4.3. Art. 77z, tweede lid, Sr schrijft voor dat de rechter bij het opleggen van de bijzondere voorwaarde dat de veroordeelde zich zal laten opnemen in een inrichting, niet zijnde een inrichting als bedoeld in artikel 1, onderdeel b, van de Beginselenwet justitiële jeugdinrichtingen, de termijn daarvan dient te bepalen, korter dan de proeftijd. Het Hof heeft echter verzuimd deze termijn te bepalen en dat overgelaten aan de behandelaars van de Glen Mills school. Dit brengt mee dat de bestreden uitspraak wat de strafoplegging betreft moet worden vernietigd (vgl. HR 12 december 2006, LJN AZ0699, NJ 2007, 14).

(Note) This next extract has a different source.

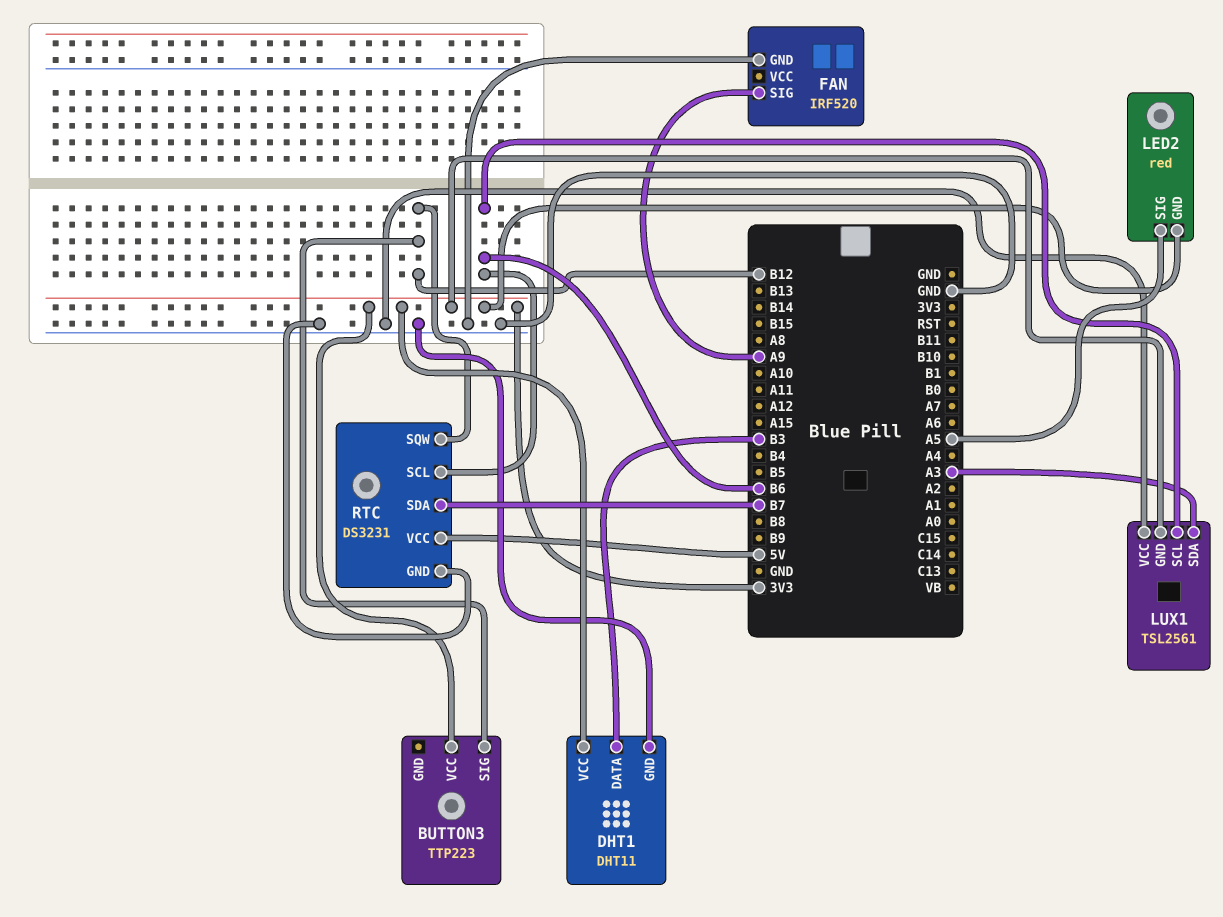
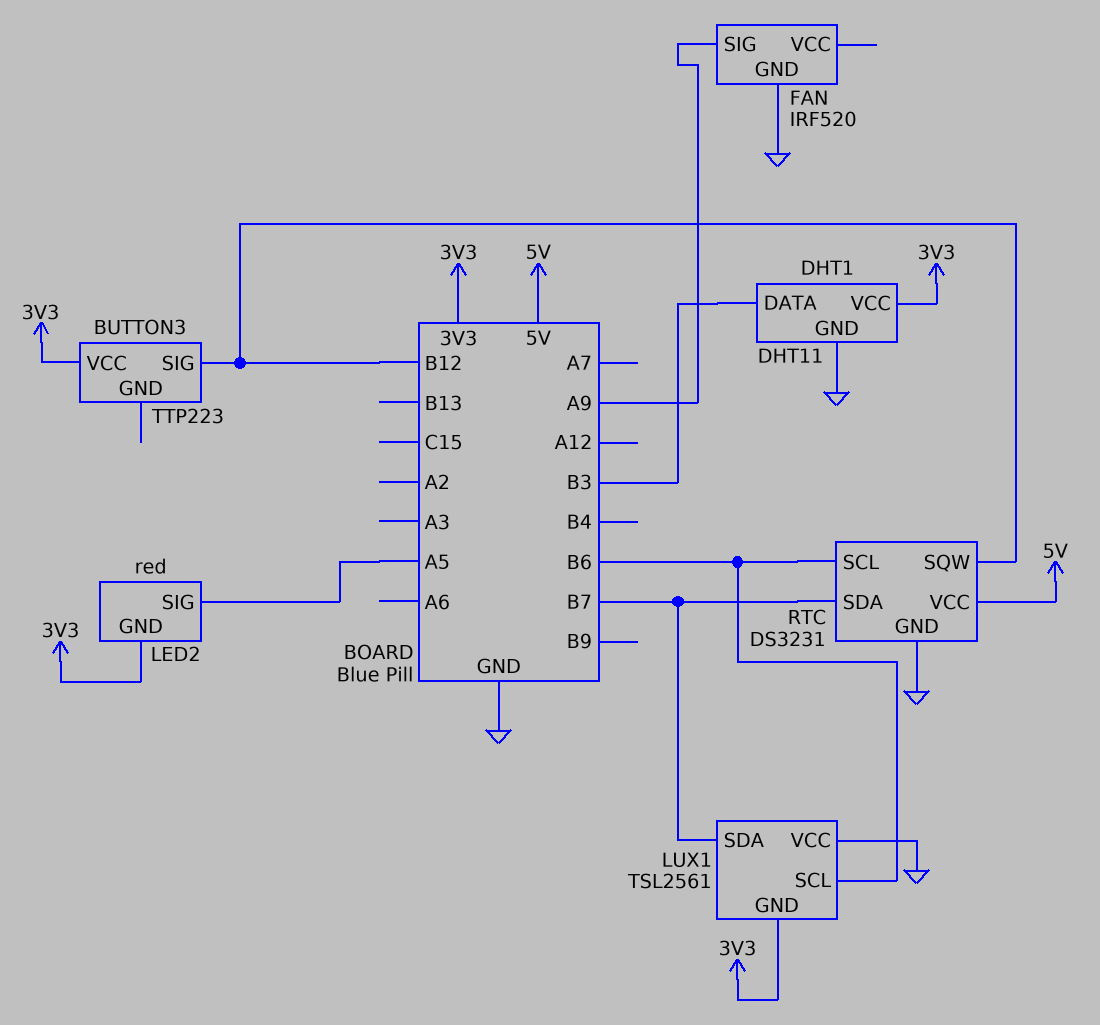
LUX1 pin SDA: A3 -> B7

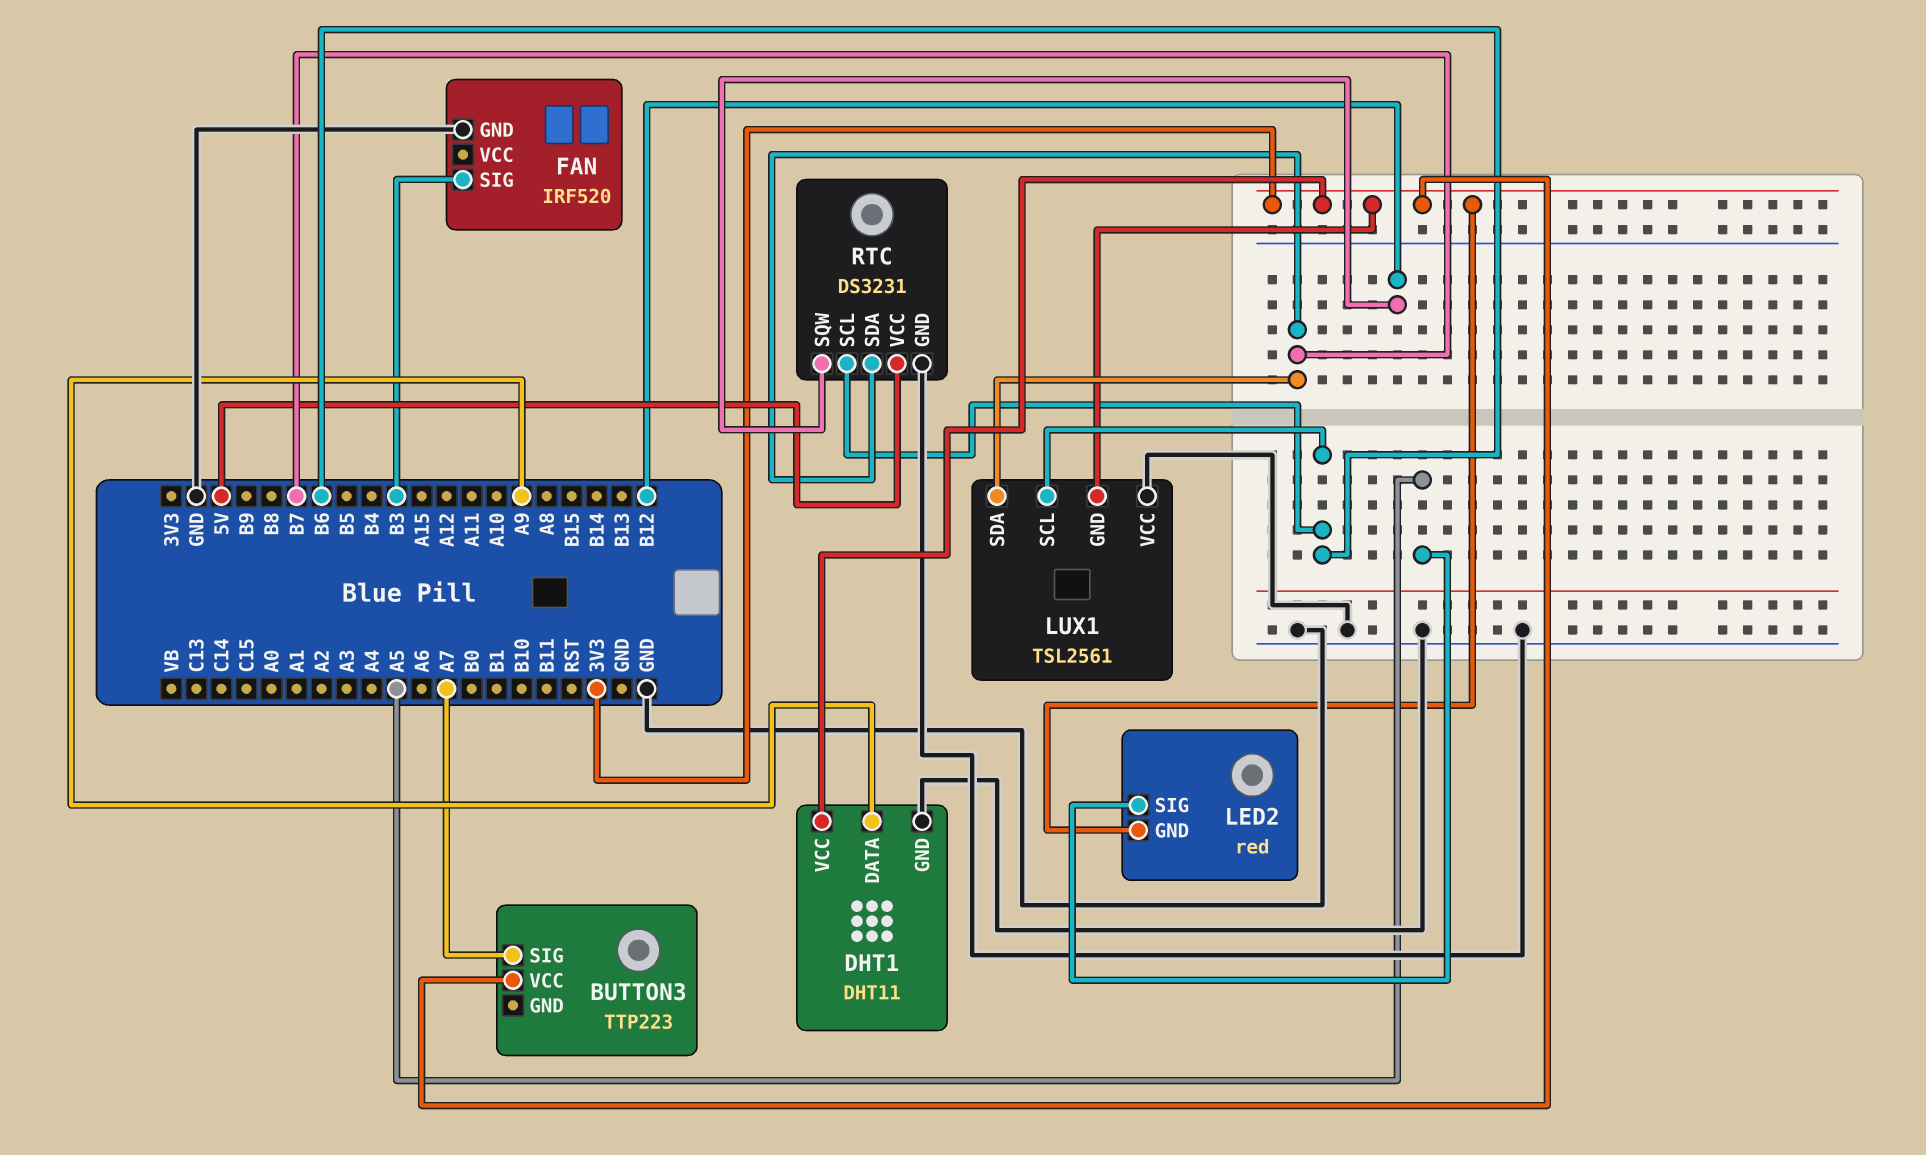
BUTTON3 pin SIG: B12 -> A7
DHT1 pin DATA: B3 -> A9
FAN pin SIG: A9 -> B3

4.4. De verdachte, op wie het strafrecht voor jeugdigen is toegepast, heeft op 12 oktober 2005 beroep in cassatie ingesteld. De Hoge Raad doet uitspraak nadat meer dan zestien maanden zijn verstreken na het instellen van het cassatieberoep. Dat brengt mee dat de redelijke termijn, als bedoeld in art. 6, eerste lid, EVRM is overschreden. De rechter naar wie de zaak zal worden teruggewezen zal die overschrijding bij strafoplegging dienen te betrekken.
5. Slotsom
Nu het middel niet tot cassatie kan leiden, terwijl de Hoge Raad geen andere dan de hiervoor onder 4 genoemde grond aanwezig oordeelt waarop de bestreden uitspraak ambtshalve zou behoren te worden vernietigd, brengt hetgeen hiervoor is overwogen mee dat als volgt moet worden beslist.
6. Beslissing
De Hoge Raad:
vernietigt de bestreden uitspraak, maar uitsluitend wat betreft de strafoplegging;
wijst de zaak terug naar het Gerechtshof te 's-Hertogenbosch, opdat de zaak in zoverre op het bestaande hoger beroep opnieuw wordt berecht en afgedaan;
verwerpt het beroep voor het overige.
Dit arrest is gewezen door de vice-president G.J.M. Corstens als voorzitter, en de raadsheren W.A.M. van Schendel en W.M.E. Thomassen, in bijzijn van de waarnemend griffier L.J.J. Okker-Braber, en uitgesproken op 5 juni 2007.